Jane Austen Made Me Do it

Janeites take their Jane Austen seriously.  She is "my Jane" in a way that Charles Dickens will never be "my Charles" (er, icky).  I'm a bit picky about Austen variations/sequels/modernizations/also-rans.  Well, a lot picky.  In short, I don't like many.

I heard about the publication of Jane Austen Made Me Do It through Lauren Willig, she of the Pink Carnation series.  Lauren, of course, had a piece in the book so I decided that it was worth a look.

And a purchase.  Edited by Laurel Ann of Austenprose, there are stories in this anthology to suit any taste.  Do you like straight-up sequels? "Nothing Less than Fairy-land" by Monica Fairview looks in on Hartfield after Emma's wedding (and even captures Miss Bates's breathless, pitter-patter way of speaking).  Or a sequel to an homage?  "Me and Mr. Darcy, Again..." by Alexandra Potter.  How about a little absurdist humor ala Jasper Fforde?  "Intolerable Stupidity" by Laurie Viera Rigler.  Perspective from a different character?  "Letters to Lydia" by Maya Slater.  A little ghost story?  Perhaps "The Ghostwriter" by Elizabeth Aston.
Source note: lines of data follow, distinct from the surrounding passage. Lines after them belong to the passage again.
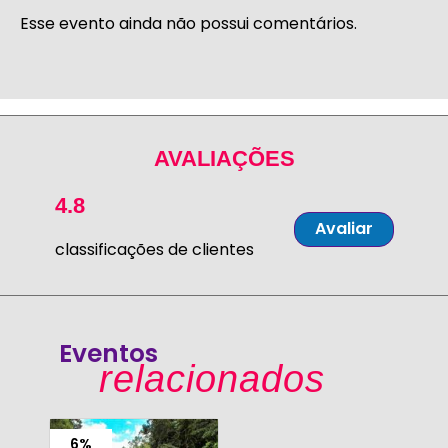
Esse evento ainda não possui comentários.
AVALIAÇÕES
4.8
Avaliar
classificações de clientes
Eventos
relacionados
6%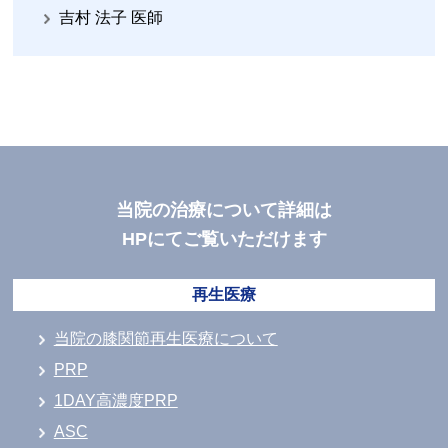
吉村 法子 医師
当院の治療について詳細は
HPにてご覧いただけます
再生医療
当院の膝関節再生医療について
PRP
1DAY高濃度PRP
ASC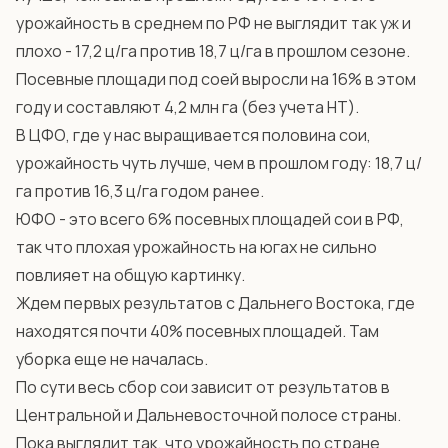
урожайность в среднем по РФ не выглядит так уж и
плохо - 17,2 ц/га против 18,7 ц/га в прошлом сезоне.
Посевные площади под соей выросли на 16% в этом
году и составляют 4,2 млн га (без учета НТ).
В ЦФО, где у нас выращивается половина сои,
урожайность чуть лучше, чем в прошлом году: 18,7 ц/
га против 16,3 ц/га годом ранее.
ЮФО - это всего 6% посевных площадей сои в РФ,
так что плохая урожайность на югах не сильно
повлияет на общую картинку.
Ждем первых результатов с Дальнего Востока, где
находятся почти 40% посевных площадей. Там
уборка еще не началась.
По сути весь сбор сои зависит от результатов в
Центральной и Дальневосточной полосе страны.
Пока выглядит так, что урожайность по стране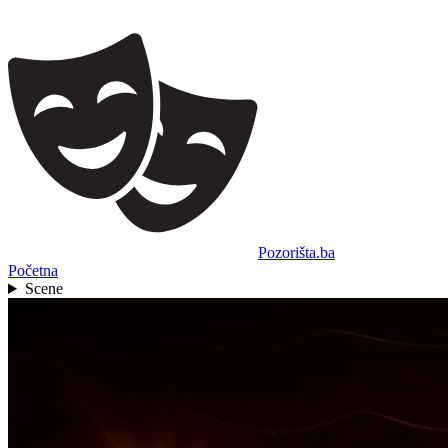
Pozorišta.ba
Početna
Scene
I personally liked Lauren's story, "A Night at Northanger", which introduces us to Cate (who also figures in the modern frame of her most recent Pink novel, The Garden Intrigue, pubbing February 2012).  We meet poor Cate, stuck "investigating" haunted houses as an assitant on Ghost Trekkers, who gets the surprise of her life when she stays one night at Northanger Abbey.  The story has Lauren's signature funny asides and is a great Band-aid for those of us drooling for the next Pink book.

I also quite liked "Jane Austen and the Mistletoe Kiss" by Jo Beverley.  The story uses the basic frame of Sense and Sensibility (as well as a few names) and a theme from Northanger Abbey.  Elinor, a widowed, formerly well-off mother with three daughters, is given the point-of-view in a story about finding happiness and Christmas romance, with a little advice from that wicked novelist Jane Austen.

My favorite story, though, involves Sense and Sensibility and the Beatles.  Yes, the Beatles.  "Jane Austen, Yeah, Yeah, Yeah!" by Janet Mullany is set in 1964.  Julie Morton is a low-on-the-totem-pole-of-Cleverton High-School-for-Girls teacher of who, unfortunately, draws detention duty with three Beatles obsessed girls.  The students landed in detention for, you guessed it, telling their English teacher what they thought of Sense and Sensibility: stupid, and all the characters are silly cows.  Julie, taking inspiration from the girls' obsession with John, Paul, Ringo, and George, does a bit of literary analysis to show her students that, perhaps, classic literature does have a place right next to Beatlemania (there's also a good feminist side-plot, too).